[Set exercise 1]:
Count the lines in the records that contain the string "Brancaccio". Reply with the number only.

[Source extract]:
————

Overture Instead of OSM – Easy Pipeline¶
In a nutshell, yes 100% you can! However, can it be much better integrated? Of course, always!
The following notebook showcases the UrbanMapper
library to process and visualise building counts
along road segments
in Manhattan, NYC
using data coming entirely from Overture
. It follows a structured pipeline approach, including data loading, filtering, enrichment, and visualisation.
Setup¶
Prior all, let's simply initialise an UrbanMapper
instance, setting the foundation for the pipeline.
import urban_mapper as um
import geopandas as gpd
from urban_mapper.pipeline import UrbanPipeline
mapper = um.UrbanMapper()

————

[Material]:
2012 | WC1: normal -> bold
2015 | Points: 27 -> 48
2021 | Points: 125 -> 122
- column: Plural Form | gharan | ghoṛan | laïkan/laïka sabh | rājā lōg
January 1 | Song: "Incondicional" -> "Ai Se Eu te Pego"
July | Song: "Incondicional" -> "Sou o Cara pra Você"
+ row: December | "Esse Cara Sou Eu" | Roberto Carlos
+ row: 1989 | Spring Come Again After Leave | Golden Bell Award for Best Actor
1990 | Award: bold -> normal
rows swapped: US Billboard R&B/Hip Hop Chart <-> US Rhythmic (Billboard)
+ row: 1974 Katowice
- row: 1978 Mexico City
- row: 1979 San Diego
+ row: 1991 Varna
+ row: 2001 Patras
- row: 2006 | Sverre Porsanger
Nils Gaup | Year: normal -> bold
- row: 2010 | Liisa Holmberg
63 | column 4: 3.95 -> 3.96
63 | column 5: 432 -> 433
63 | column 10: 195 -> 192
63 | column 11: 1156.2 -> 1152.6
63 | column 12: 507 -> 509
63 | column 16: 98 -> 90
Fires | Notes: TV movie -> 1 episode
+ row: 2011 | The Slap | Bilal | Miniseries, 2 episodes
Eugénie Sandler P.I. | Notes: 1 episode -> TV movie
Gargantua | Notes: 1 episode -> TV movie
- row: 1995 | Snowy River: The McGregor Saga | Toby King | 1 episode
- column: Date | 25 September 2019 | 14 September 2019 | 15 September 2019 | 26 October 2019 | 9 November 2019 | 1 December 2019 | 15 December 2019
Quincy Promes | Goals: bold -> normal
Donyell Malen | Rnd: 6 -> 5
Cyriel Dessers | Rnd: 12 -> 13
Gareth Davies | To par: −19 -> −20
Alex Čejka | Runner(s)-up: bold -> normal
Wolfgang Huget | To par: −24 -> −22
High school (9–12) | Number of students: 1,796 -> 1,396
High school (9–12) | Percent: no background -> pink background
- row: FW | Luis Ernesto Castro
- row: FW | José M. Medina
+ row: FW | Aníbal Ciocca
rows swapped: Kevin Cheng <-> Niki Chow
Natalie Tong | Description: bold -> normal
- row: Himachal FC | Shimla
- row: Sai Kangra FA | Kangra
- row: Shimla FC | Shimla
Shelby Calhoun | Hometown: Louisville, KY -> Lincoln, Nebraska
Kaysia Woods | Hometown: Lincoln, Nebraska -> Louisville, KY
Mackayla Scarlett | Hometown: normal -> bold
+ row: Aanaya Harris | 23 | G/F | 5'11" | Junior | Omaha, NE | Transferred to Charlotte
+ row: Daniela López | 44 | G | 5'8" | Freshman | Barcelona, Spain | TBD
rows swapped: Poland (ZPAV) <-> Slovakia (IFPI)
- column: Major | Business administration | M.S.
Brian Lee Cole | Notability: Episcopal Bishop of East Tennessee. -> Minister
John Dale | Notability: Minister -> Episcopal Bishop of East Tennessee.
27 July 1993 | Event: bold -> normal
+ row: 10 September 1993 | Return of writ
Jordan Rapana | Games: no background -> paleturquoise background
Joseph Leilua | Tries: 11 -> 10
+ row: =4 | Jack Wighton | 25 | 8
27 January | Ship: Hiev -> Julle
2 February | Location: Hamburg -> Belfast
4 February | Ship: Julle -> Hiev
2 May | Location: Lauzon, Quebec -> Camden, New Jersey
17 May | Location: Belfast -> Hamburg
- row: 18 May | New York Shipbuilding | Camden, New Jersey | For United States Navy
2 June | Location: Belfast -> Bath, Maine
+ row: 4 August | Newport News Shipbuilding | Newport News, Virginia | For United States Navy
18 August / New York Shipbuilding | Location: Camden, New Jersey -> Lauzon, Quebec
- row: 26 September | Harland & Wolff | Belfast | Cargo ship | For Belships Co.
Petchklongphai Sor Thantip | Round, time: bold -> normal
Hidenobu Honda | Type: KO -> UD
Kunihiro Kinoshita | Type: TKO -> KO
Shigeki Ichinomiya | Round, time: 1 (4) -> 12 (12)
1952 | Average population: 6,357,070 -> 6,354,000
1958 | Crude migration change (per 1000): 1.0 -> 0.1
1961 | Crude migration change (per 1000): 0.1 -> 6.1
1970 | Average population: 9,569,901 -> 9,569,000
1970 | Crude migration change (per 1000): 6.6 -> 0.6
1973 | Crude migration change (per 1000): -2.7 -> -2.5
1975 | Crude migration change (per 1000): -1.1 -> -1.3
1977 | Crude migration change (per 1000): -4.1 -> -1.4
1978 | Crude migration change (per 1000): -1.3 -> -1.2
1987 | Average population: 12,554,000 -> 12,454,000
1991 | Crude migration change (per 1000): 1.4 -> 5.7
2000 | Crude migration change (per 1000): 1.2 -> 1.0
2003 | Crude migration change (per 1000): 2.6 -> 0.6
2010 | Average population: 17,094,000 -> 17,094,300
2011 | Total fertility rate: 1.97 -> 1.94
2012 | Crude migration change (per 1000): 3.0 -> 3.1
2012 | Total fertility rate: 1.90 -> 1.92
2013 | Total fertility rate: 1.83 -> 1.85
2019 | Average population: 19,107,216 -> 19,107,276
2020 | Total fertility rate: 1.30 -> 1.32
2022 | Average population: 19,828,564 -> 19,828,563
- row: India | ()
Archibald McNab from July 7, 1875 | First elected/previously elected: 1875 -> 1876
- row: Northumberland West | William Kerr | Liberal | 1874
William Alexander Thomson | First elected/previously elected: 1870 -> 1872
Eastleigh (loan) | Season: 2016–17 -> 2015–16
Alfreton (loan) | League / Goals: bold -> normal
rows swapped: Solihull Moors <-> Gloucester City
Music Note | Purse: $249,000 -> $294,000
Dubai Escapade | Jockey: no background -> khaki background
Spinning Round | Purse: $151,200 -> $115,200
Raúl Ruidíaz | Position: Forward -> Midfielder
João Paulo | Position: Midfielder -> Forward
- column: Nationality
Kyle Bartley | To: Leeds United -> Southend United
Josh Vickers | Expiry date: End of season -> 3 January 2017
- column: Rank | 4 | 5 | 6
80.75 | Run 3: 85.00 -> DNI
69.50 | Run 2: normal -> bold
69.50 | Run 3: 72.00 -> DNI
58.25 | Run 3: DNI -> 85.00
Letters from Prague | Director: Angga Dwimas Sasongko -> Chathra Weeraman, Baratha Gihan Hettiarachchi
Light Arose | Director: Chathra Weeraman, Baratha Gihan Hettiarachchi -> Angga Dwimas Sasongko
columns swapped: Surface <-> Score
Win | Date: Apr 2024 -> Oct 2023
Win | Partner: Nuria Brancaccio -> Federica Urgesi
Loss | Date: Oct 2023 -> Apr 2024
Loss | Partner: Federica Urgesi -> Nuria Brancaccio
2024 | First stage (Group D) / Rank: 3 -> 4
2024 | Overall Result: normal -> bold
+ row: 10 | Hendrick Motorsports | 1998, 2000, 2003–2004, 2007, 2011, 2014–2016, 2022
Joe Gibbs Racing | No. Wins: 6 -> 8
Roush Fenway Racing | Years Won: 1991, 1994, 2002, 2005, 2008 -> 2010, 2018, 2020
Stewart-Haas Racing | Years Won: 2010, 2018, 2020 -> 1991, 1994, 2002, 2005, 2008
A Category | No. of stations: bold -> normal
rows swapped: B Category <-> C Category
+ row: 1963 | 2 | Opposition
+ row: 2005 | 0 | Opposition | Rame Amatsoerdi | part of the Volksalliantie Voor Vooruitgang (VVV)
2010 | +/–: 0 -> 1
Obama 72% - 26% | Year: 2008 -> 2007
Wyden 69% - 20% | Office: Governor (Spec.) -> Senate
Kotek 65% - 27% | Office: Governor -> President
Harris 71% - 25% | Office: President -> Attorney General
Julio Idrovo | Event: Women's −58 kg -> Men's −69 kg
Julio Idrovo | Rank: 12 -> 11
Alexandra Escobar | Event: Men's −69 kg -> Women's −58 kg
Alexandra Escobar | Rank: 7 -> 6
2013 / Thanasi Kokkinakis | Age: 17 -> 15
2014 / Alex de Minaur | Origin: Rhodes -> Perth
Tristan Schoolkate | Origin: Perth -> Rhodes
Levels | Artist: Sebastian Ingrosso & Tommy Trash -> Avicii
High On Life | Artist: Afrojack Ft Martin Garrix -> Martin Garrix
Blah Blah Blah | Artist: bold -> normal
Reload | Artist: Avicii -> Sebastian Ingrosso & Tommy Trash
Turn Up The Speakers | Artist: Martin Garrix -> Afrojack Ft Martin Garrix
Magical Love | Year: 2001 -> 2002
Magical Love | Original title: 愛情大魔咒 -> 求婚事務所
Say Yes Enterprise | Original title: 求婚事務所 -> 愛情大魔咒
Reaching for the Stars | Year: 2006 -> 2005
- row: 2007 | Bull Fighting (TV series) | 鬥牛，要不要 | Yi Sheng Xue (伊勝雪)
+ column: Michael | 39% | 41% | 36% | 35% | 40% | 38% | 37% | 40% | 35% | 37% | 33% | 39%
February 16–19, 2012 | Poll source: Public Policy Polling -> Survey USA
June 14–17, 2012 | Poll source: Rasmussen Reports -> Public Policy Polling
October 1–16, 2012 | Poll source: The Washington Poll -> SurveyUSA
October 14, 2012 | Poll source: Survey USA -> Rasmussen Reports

————

[Set exercise 2]:
According to the UrbanMapper notebook text, what source supplies all of the data used?

[Exercise output 1]:
2

[Exercise output 2]:
Overture.